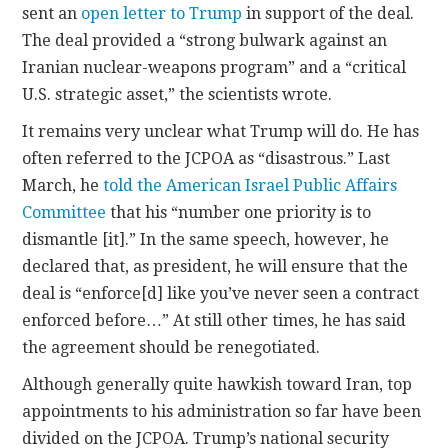
sent an
open letter to Trump
in support of the deal.
The deal provided a “strong bulwark against an
Iranian nuclear-weapons program” and a “critical
U.S. strategic asset,” the scientists wrote.
It remains very unclear what Trump will do. He has
often referred to the JCPOA as “disastrous.” Last
March, he
told the American Israel Public Affairs
Committee
that his “number one priority is to
dismantle [it].” In the same speech, however, he
declared that, as president, he will ensure that the
deal is “enforce[d] like you’ve never seen a contract
enforced before…” At still other times, he has said
the agreement should be renegotiated.
Although generally quite hawkish toward Iran, top
appointments to his administration so far have been
divided on the JCPOA. Trump’s national security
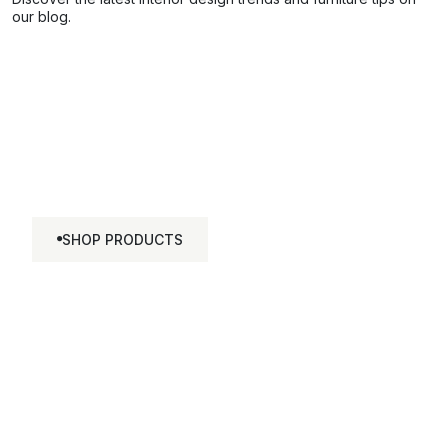
our blog.
Discover The Marble
Collection
SHOP PRODUCTS
SHOP
PRODUCTS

◆ ◆ ◆

Activity.
Rewrite the lines of the items above, replacing each instance of "deal" with "accord" and leaving everything else unchanged. Omit the pictures from your answer.

Response below.
sent an
open letter to Trump
in support of the accord.
The accord provided a “strong bulwark against an
Iranian nuclear-weapons program” and a “critical
U.S. strategic asset,” the scientists wrote.
It remains very unclear what Trump will do. He has
often referred to the JCPOA as “disastrous.” Last
March, he
told the American Israel Public Affairs
Committee
that his “number one priority is to
dismantle [it].” In the same speech, however, he
declared that, as president, he will ensure that the
accord is “enforce[d] like you’ve never seen a contract
enforced before…” At still other times, he has said
the agreement should be renegotiated.
Although generally quite hawkish toward Iran, top
appointments to his administration so far have been
divided on the JCPOA. Trump’s national security
our blog.
Discover The Marble
Collection
SHOP PRODUCTS
SHOP
PRODUCTS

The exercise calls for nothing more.